Now midway through January, it’s that K-State has yet to secure a marquee win, a victory over a team for which NCAA tournament selectors would give the Wildcats props.
Oklahoma State (10-7, 0-5 Big 12) isn’t the best example of that — but the Wildcats (13-4, 2-3) will kick off Wednesday night in Stillwater, Okla. a string of critical contests over the next two weeks, a slate that includes tilts against No. 10 West Virginia and road matchups with Iowa State and Tennessee.
K-State and Oklahoma State tip off 8 p.m. CT Wednesday on ESPNU.
The Cowboys sit in the cellar of the Big 12 standings, still without a win in conference play. But that by no means guarantees a K-State win — after all, the Wildcats last won in Stillwater in January 2012, when Rodney McGruder tallied 14 points and Keiton Page posted 17.
Before that? Jan. 9, 1993.
It makes for an obvious challenge for K-State, whose only true road win this season came Dec. 3 over Saint Louis (5-13), and the Wildcats will enter Wednesday fresh off losses to Texas Tech and then-No. 1 Baylor.

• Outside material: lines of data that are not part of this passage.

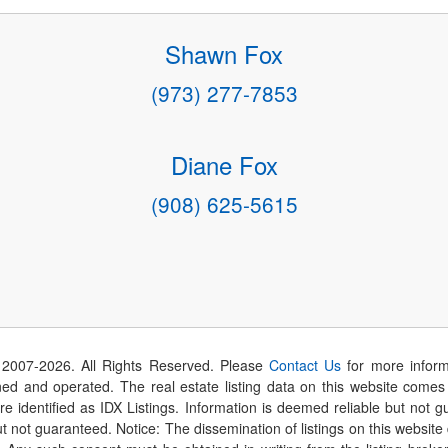
Shawn Fox
(973) 277-7853
Diane Fox
(908) 625-5615
 2007-
2026
. All Rights Reserved. Please
Contact Us
for more inform
 and operated. The real estate listing data on this website comes i
are identified as IDX Listings. Information is deemed reliable but not
t not guaranteed. Notice: The dissemination of listings on this website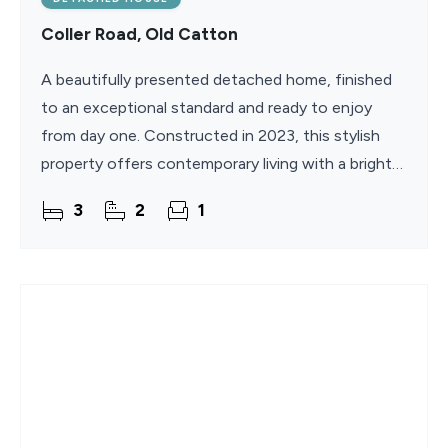
Coller Road, Old Catton
A beautifully presented detached home, finished
to an exceptional standard and ready to enjoy
from day one. Constructed in 2023, this stylish
property offers contemporary living with a bright
and spacious layout designed for modern family
3
2
1
life. The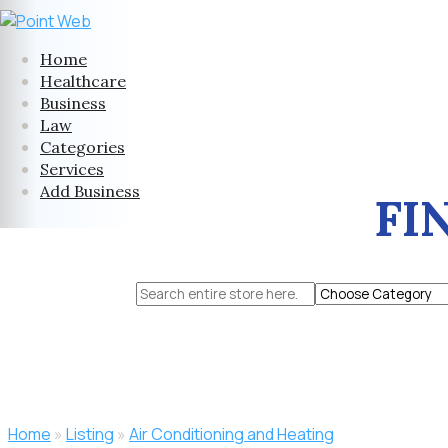
Home
Healthcare
Business
Law
Categories
Services
Add Business
FI
Search
for
Home
»
Listing
»
Air Conditioning and Heating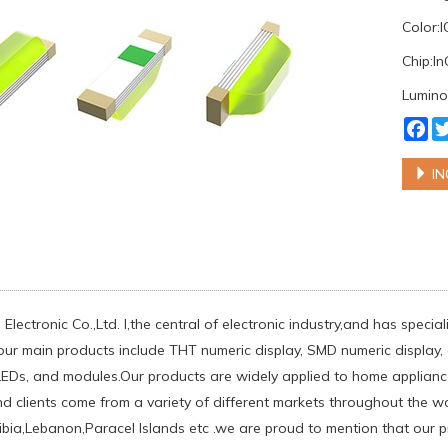
Color:
Chip:I
Lumino
Fa
IN
Electronic Co.,Ltd. l,the central of electronic industry,and has spec
our main products include THT numeric display, SMD numeric display, d
EDs, and modules.Our products are widely applied to home appliances
d clients come from a variety of different markets throughout the w
ia,Lebanon,Paracel Islands etc .we are proud to mention that our pr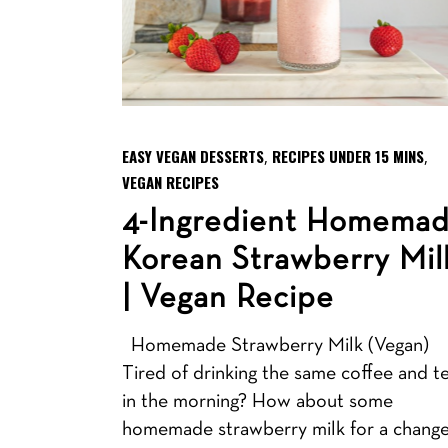
EASY VEGAN DESSERTS
RECIPES UNDER 15 MINS
,
,
VEGAN RECIPES
4-Ingredient Homema
Korean Strawberry Mil
| Vegan Recipe
Homemade Strawberry Milk (Vegan)
Tired of drinking the same coffee and t
in the morning? How about some
homemade strawberry milk for a chang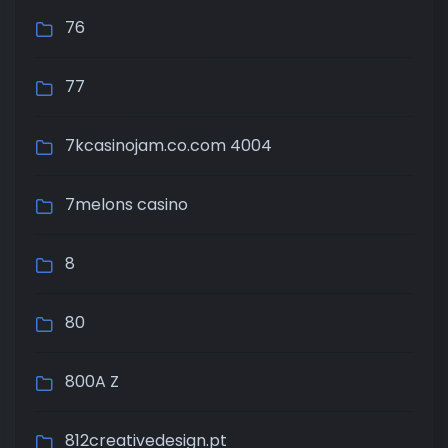
76
77
7kcasinojam.co.com 4004
7melons casino
8
80
800A Z
812creativedesign.pt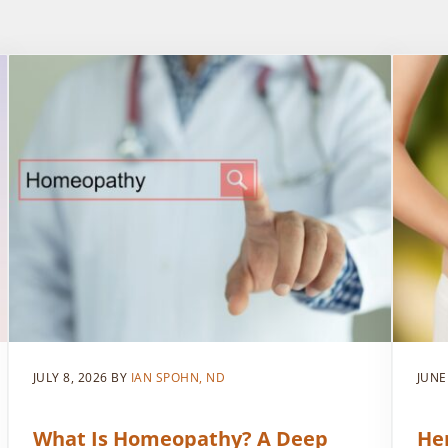
JULY 8, 2026
BY
IAN SPOHN, ND
JUNE
What Is Homeopathy? A Deep
He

Even considering that, though, K-State coach Bruce Weber remains encouraged ahead of Wednesday’s game, given his team’s two gritty road showings. Even if they were both losses against then-No. 3 Kansas and Texas Tech.
“We’ve competed on the road. We competed (against Baylor),” Weber said. “They were just better than us. That’s why they’re No. 1.
“We’ve just got to worry about Oklahoma State. That’s all we’ve got to worry about.”
Such a mentality may bode well for K-State. A win over the Cowboys would give the Wildcats the road win they need desperately for confidence’s sake, while a win over West Virginia — challenging — Iowa State — feasible — or Tennessee — doable — would bolster the Wildcats’ currently-thin NCAA Tournament resume.
Past that, K-State faces home games against Baylor and Kansas.
But a viewpoint so perspicacious would draw criticism from K-State football coach Bill Snyder, who Weber often references for the former’s myopic perspective when it comes to opponents down the road.
For now, the Wildcats need only focus on Oklahoma State.
“We’ve got to get better. We’ve got to get better in practice,” Weber said. “We’ve got to get some energy.”
The Cowboys are led by sophomore guard Jawun Evans, whose 18.2 points and 5.3 assists per game are tops for the team and who has logged 20-plus points in three of his team’s last four games.
Junior guard Jeffrey Carroll posts 16.8 points and 7 rebounds a contest.
But it hasn’t all added up to success for the Pokes, who will be seeking their first win since in nearly a month, as they last won in late December 92-70 over Texas A&M Corpus Christi.
“We’ve got to figure out how to start games better; we’ve got to figure out how to finish games better,” Oklahoma State coach Brad Underwood said Thursday. “We just haven’t closed with the mentality of a winning team.”
The same could be said of Kansas State. With the exception of the Baylor loss, the Wildcats’ losses have come by a combined four points, exposing K-State’s late-game flaw critics have wasted no time lambasting.
With that in mind, Wednesday’s K-State/Oklahoma State match-up could come down to which team closes out the game better.
In that aspect, it’s difficult to say which team has the edge.
“Somehow, we’ve got to get better on (defense),” Weber said after the Baylor loss.